**EXERCISE AIM:**
Report each line of the listing that carries the word "important".

======== INFORMATION SHOWN

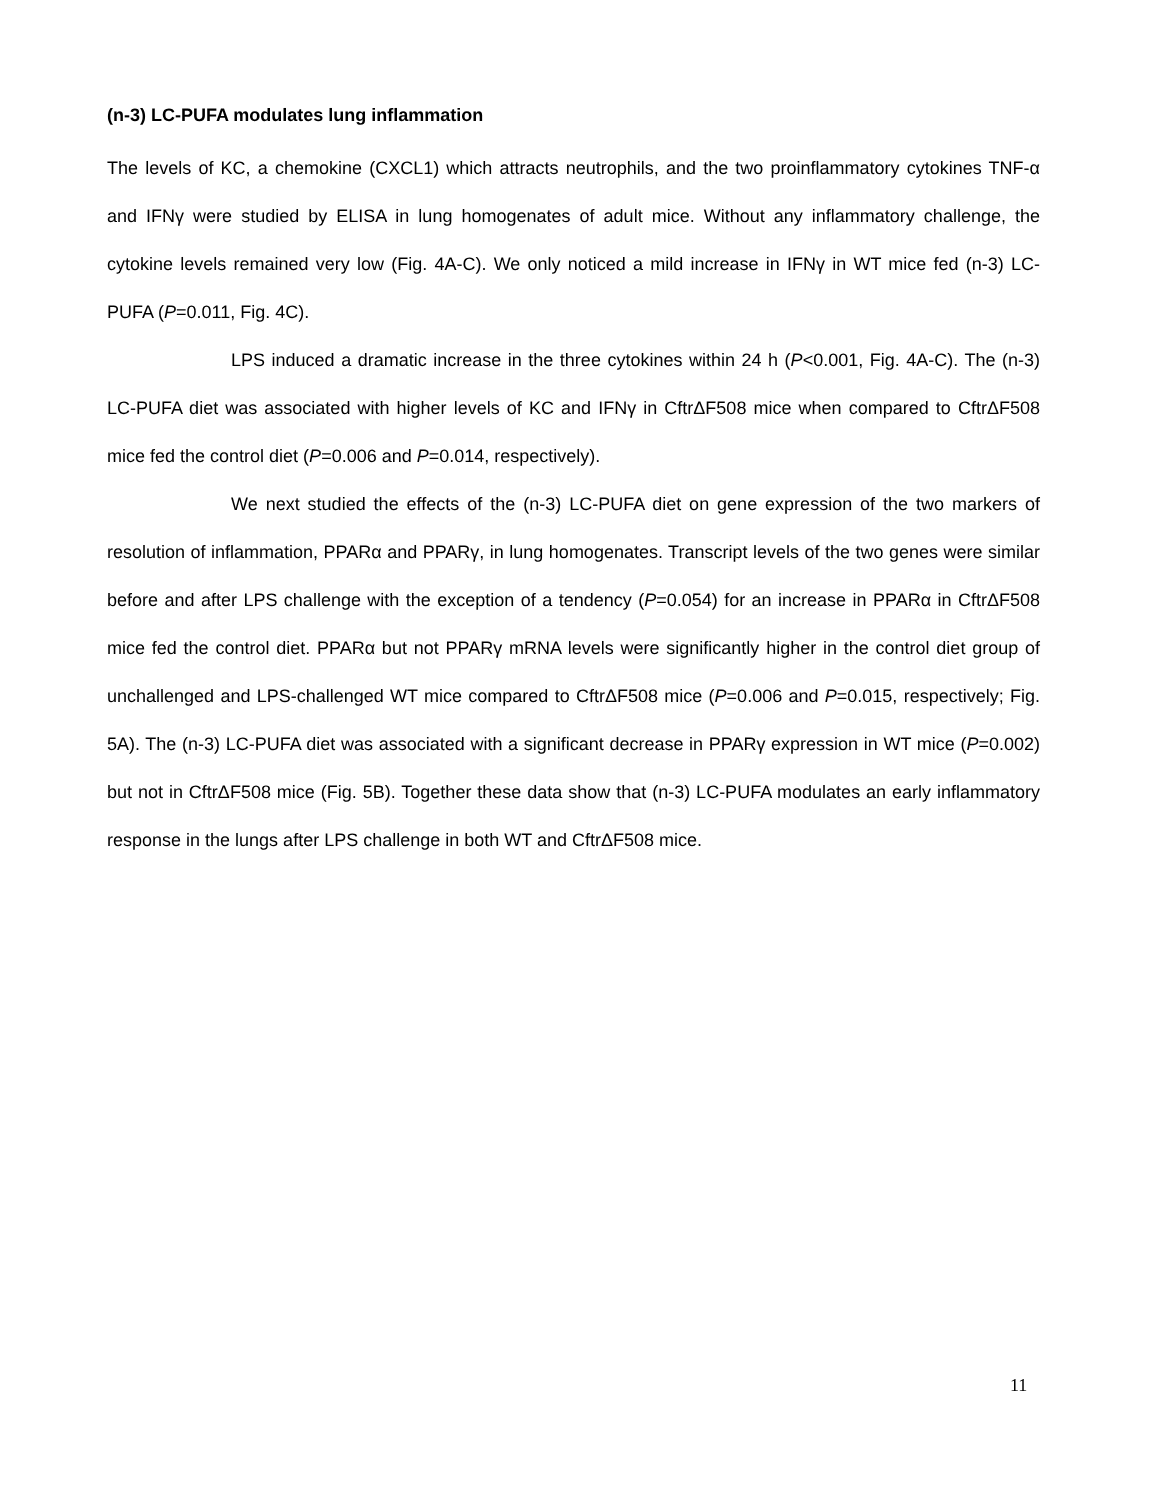(n-3) LC-PUFA modulates lung inflammation
The levels of KC, a chemokine (CXCL1) which attracts neutrophils, and the two proinflammatory cytokines TNF-α and IFNγ were studied by ELISA in lung homogenates of adult mice. Without any inflammatory challenge, the cytokine levels remained very low (Fig. 4A-C). We only noticed a mild increase in IFNγ in WT mice fed (n-3) LC-PUFA (P=0.011, Fig. 4C).
LPS induced a dramatic increase in the three cytokines within 24 h (P<0.001, Fig. 4A-C). The (n-3) LC-PUFA diet was associated with higher levels of KC and IFNγ in CftrΔF508 mice when compared to CftrΔF508 mice fed the control diet (P=0.006 and P=0.014, respectively).
We next studied the effects of the (n-3) LC-PUFA diet on gene expression of the two markers of resolution of inflammation, PPARα and PPARγ, in lung homogenates. Transcript levels of the two genes were similar before and after LPS challenge with the exception of a tendency (P=0.054) for an increase in PPARα in CftrΔF508 mice fed the control diet. PPARα but not PPARγ mRNA levels were significantly higher in the control diet group of unchallenged and LPS-challenged WT mice compared to CftrΔF508 mice (P=0.006 and P=0.015, respectively; Fig. 5A). The (n-3) LC-PUFA diet was associated with a significant decrease in PPARγ expression in WT mice (P=0.002) but not in CftrΔF508 mice (Fig. 5B). Together these data show that (n-3) LC-PUFA modulates an early inflammatory response in the lungs after LPS challenge in both WT and CftrΔF508 mice.
11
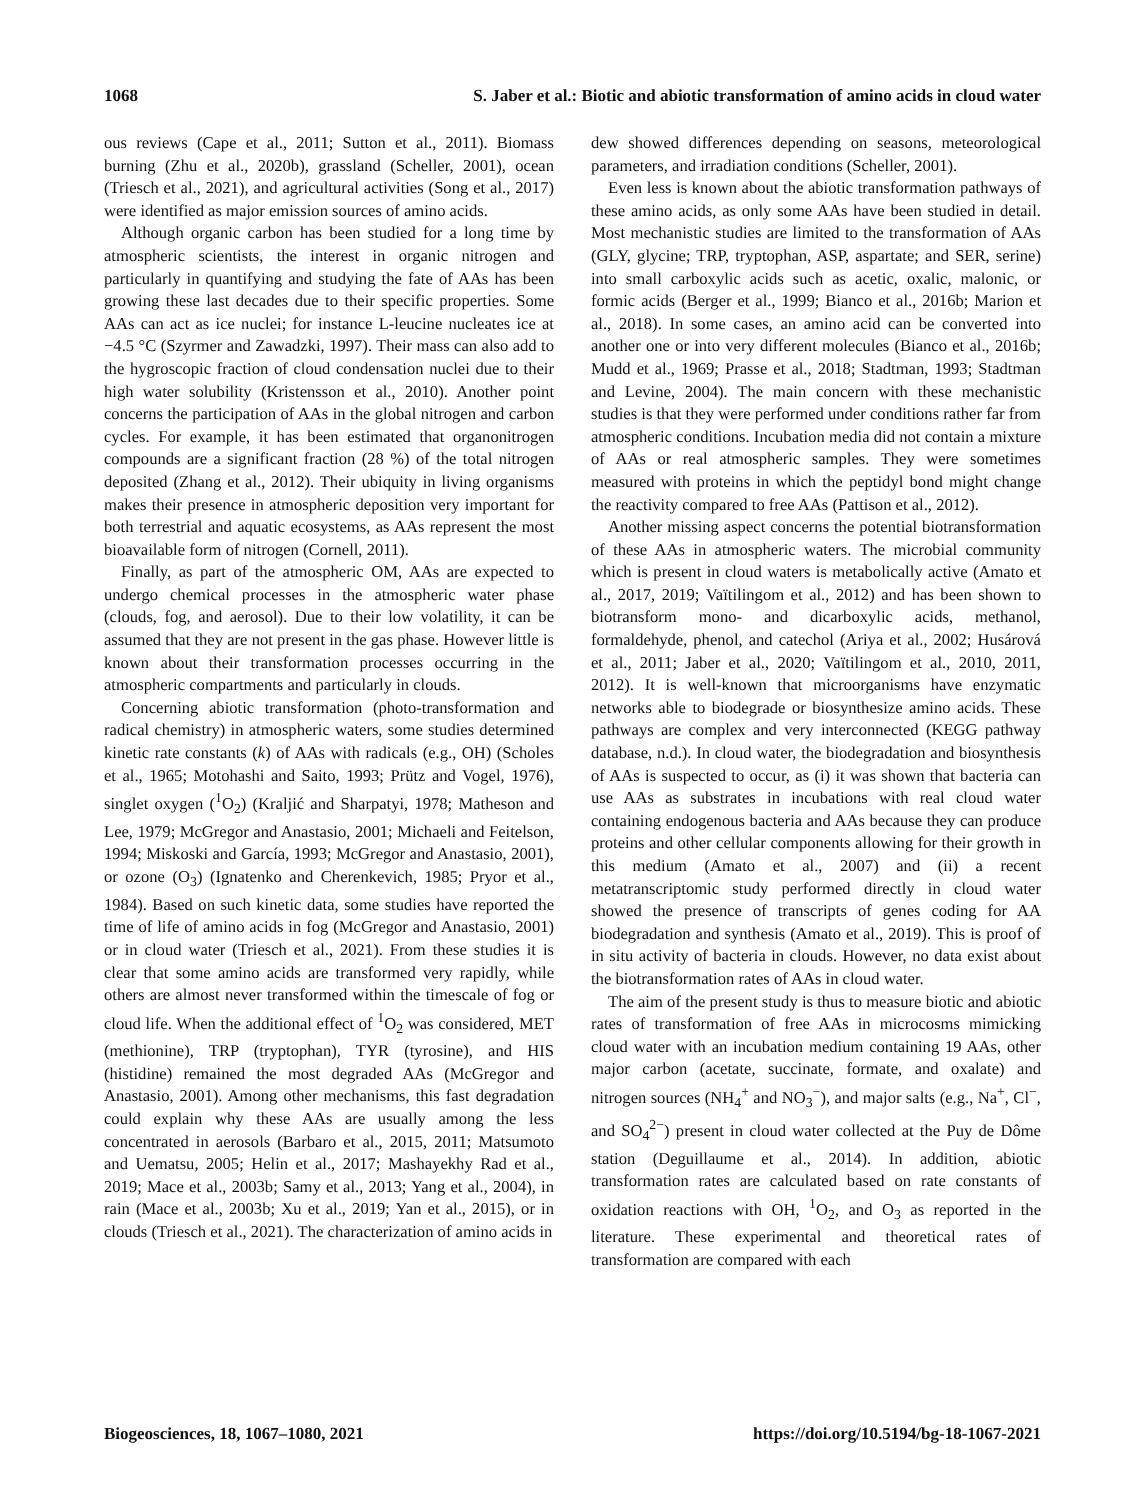1068 S. Jaber et al.: Biotic and abiotic transformation of amino acids in cloud water
ous reviews (Cape et al., 2011; Sutton et al., 2011). Biomass burning (Zhu et al., 2020b), grassland (Scheller, 2001), ocean (Triesch et al., 2021), and agricultural activities (Song et al., 2017) were identified as major emission sources of amino acids.
Although organic carbon has been studied for a long time by atmospheric scientists, the interest in organic nitrogen and particularly in quantifying and studying the fate of AAs has been growing these last decades due to their specific properties. Some AAs can act as ice nuclei; for instance L-leucine nucleates ice at −4.5 °C (Szyrmer and Zawadzki, 1997). Their mass can also add to the hygroscopic fraction of cloud condensation nuclei due to their high water solubility (Kristensson et al., 2010). Another point concerns the participation of AAs in the global nitrogen and carbon cycles. For example, it has been estimated that organonitrogen compounds are a significant fraction (28 %) of the total nitrogen deposited (Zhang et al., 2012). Their ubiquity in living organisms makes their presence in atmospheric deposition very important for both terrestrial and aquatic ecosystems, as AAs represent the most bioavailable form of nitrogen (Cornell, 2011).
Finally, as part of the atmospheric OM, AAs are expected to undergo chemical processes in the atmospheric water phase (clouds, fog, and aerosol). Due to their low volatility, it can be assumed that they are not present in the gas phase. However little is known about their transformation processes occurring in the atmospheric compartments and particularly in clouds.
Concerning abiotic transformation (photo-transformation and radical chemistry) in atmospheric waters, some studies determined kinetic rate constants (k) of AAs with radicals (e.g., OH) (Scholes et al., 1965; Motohashi and Saito, 1993; Prütz and Vogel, 1976), singlet oxygen (<sup>1</sup>O<sub>2</sub>) (Kraljić and Sharpatyi, 1978; Matheson and Lee, 1979; McGregor and Anastasio, 2001; Michaeli and Feitelson, 1994; Miskoski and García, 1993; McGregor and Anastasio, 2001), or ozone (O<sub>3</sub>) (Ignatenko and Cherenkevich, 1985; Pryor et al., 1984). Based on such kinetic data, some studies have reported the time of life of amino acids in fog (McGregor and Anastasio, 2001) or in cloud water (Triesch et al., 2021). From these studies it is clear that some amino acids are transformed very rapidly, while others are almost never transformed within the timescale of fog or cloud life. When the additional effect of <sup>1</sup>O<sub>2</sub> was considered, MET (methionine), TRP (tryptophan), TYR (tyrosine), and HIS (histidine) remained the most degraded AAs (McGregor and Anastasio, 2001). Among other mechanisms, this fast degradation could explain why these AAs are usually among the less concentrated in aerosols (Barbaro et al., 2015, 2011; Matsumoto and Uematsu, 2005; Helin et al., 2017; Mashayekhy Rad et al., 2019; Mace et al., 2003b; Samy et al., 2013; Yang et al., 2004), in rain (Mace et al., 2003b; Xu et al., 2019; Yan et al., 2015), or in clouds (Triesch et al., 2021). The characterization of amino acids in
dew showed differences depending on seasons, meteorological parameters, and irradiation conditions (Scheller, 2001).
Even less is known about the abiotic transformation pathways of these amino acids, as only some AAs have been studied in detail. Most mechanistic studies are limited to the transformation of AAs (GLY, glycine; TRP, tryptophan, ASP, aspartate; and SER, serine) into small carboxylic acids such as acetic, oxalic, malonic, or formic acids (Berger et al., 1999; Bianco et al., 2016b; Marion et al., 2018). In some cases, an amino acid can be converted into another one or into very different molecules (Bianco et al., 2016b; Mudd et al., 1969; Prasse et al., 2018; Stadtman, 1993; Stadtman and Levine, 2004). The main concern with these mechanistic studies is that they were performed under conditions rather far from atmospheric conditions. Incubation media did not contain a mixture of AAs or real atmospheric samples. They were sometimes measured with proteins in which the peptidyl bond might change the reactivity compared to free AAs (Pattison et al., 2012).
Another missing aspect concerns the potential biotransformation of these AAs in atmospheric waters. The microbial community which is present in cloud waters is metabolically active (Amato et al., 2017, 2019; Vaïtilingom et al., 2012) and has been shown to biotransform mono- and dicarboxylic acids, methanol, formaldehyde, phenol, and catechol (Ariya et al., 2002; Husárová et al., 2011; Jaber et al., 2020; Vaïtilingom et al., 2010, 2011, 2012). It is well-known that microorganisms have enzymatic networks able to biodegrade or biosynthesize amino acids. These pathways are complex and very interconnected (KEGG pathway database, n.d.). In cloud water, the biodegradation and biosynthesis of AAs is suspected to occur, as (i) it was shown that bacteria can use AAs as substrates in incubations with real cloud water containing endogenous bacteria and AAs because they can produce proteins and other cellular components allowing for their growth in this medium (Amato et al., 2007) and (ii) a recent metatranscriptomic study performed directly in cloud water showed the presence of transcripts of genes coding for AA biodegradation and synthesis (Amato et al., 2019). This is proof of in situ activity of bacteria in clouds. However, no data exist about the biotransformation rates of AAs in cloud water.
The aim of the present study is thus to measure biotic and abiotic rates of transformation of free AAs in microcosms mimicking cloud water with an incubation medium containing 19 AAs, other major carbon (acetate, succinate, formate, and oxalate) and nitrogen sources (NH<sub>4</sub><sup>+</sup> and NO<sub>3</sub><sup>−</sup>), and major salts (e.g., Na<sup>+</sup>, Cl<sup>−</sup>, and SO<sub>4</sub><sup>2−</sup>) present in cloud water collected at the Puy de Dôme station (Deguillaume et al., 2014). In addition, abiotic transformation rates are calculated based on rate constants of oxidation reactions with OH, <sup>1</sup>O<sub>2</sub>, and O<sub>3</sub> as reported in the literature. These experimental and theoretical rates of transformation are compared with each
Biogeosciences, 18, 1067–1080, 2021 https://doi.org/10.5194/bg-18-1067-2021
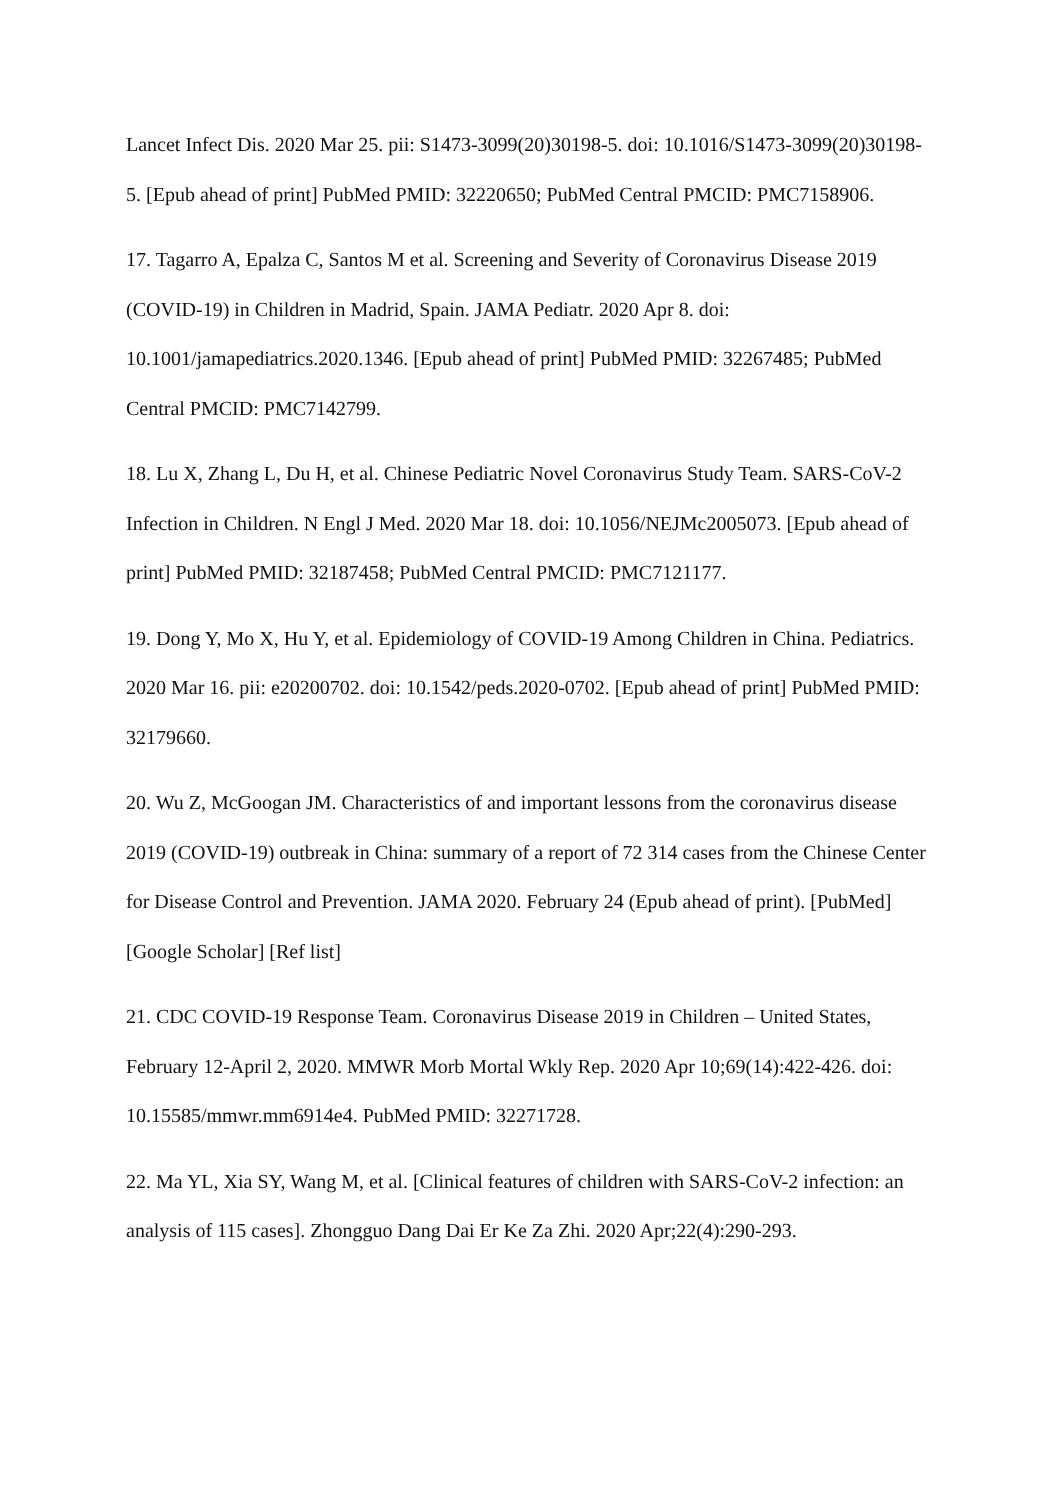Lancet Infect Dis. 2020 Mar 25. pii: S1473-3099(20)30198-5. doi: 10.1016/S1473-3099(20)30198-5. [Epub ahead of print] PubMed PMID: 32220650; PubMed Central PMCID: PMC7158906.
17. Tagarro A, Epalza C, Santos M et al. Screening and Severity of Coronavirus Disease 2019 (COVID-19) in Children in Madrid, Spain. JAMA Pediatr. 2020 Apr 8. doi: 10.1001/jamapediatrics.2020.1346. [Epub ahead of print] PubMed PMID: 32267485; PubMed Central PMCID: PMC7142799.
18. Lu X, Zhang L, Du H, et al. Chinese Pediatric Novel Coronavirus Study Team. SARS-CoV-2 Infection in Children. N Engl J Med. 2020 Mar 18. doi: 10.1056/NEJMc2005073. [Epub ahead of print] PubMed PMID: 32187458; PubMed Central PMCID: PMC7121177.
19. Dong Y, Mo X, Hu Y, et al. Epidemiology of COVID-19 Among Children in China. Pediatrics. 2020 Mar 16. pii: e20200702. doi: 10.1542/peds.2020-0702. [Epub ahead of print] PubMed PMID: 32179660.
20. Wu Z, McGoogan JM. Characteristics of and important lessons from the coronavirus disease 2019 (COVID-19) outbreak in China: summary of a report of 72 314 cases from the Chinese Center for Disease Control and Prevention. JAMA 2020. February 24 (Epub ahead of print). [PubMed] [Google Scholar] [Ref list]
21. CDC COVID-19 Response Team. Coronavirus Disease 2019 in Children – United States, February 12-April 2, 2020. MMWR Morb Mortal Wkly Rep. 2020 Apr 10;69(14):422-426. doi: 10.15585/mmwr.mm6914e4. PubMed PMID: 32271728.
22. Ma YL, Xia SY, Wang M, et al. [Clinical features of children with SARS-CoV-2 infection: an analysis of 115 cases]. Zhongguo Dang Dai Er Ke Za Zhi. 2020 Apr;22(4):290-293.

================

**RESULT OF THIS EXERCISE:**
Although organic carbon has been studied for a long time by atmospheric scientists, the interest in organic nitrogen and particularly in quantifying and studying the fate of AAs has been growing these last decades due to their specific properties. Some AAs can act as ice nuclei; for instance L-leucine nucleates ice at −4.5 °C (Szyrmer and Zawadzki, 1997). Their mass can also add to the hygroscopic fraction of cloud condensation nuclei due to their high water solubility (Kristensson et al., 2010). Another point concerns the participation of AAs in the global nitrogen and carbon cycles. For example, it has been estimated that organonitrogen compounds are a significant fraction (28 %) of the total nitrogen deposited (Zhang et al., 2012). Their ubiquity in living organisms makes their presence in atmospheric deposition very important for both terrestrial and aquatic ecosystems, as AAs represent the most bioavailable form of nitrogen (Cornell, 2011).
20. Wu Z, McGoogan JM. Characteristics of and important lessons from the coronavirus disease 2019 (COVID-19) outbreak in China: summary of a report of 72 314 cases from the Chinese Center for Disease Control and Prevention. JAMA 2020. February 24 (Epub ahead of print). [PubMed] [Google Scholar] [Ref list]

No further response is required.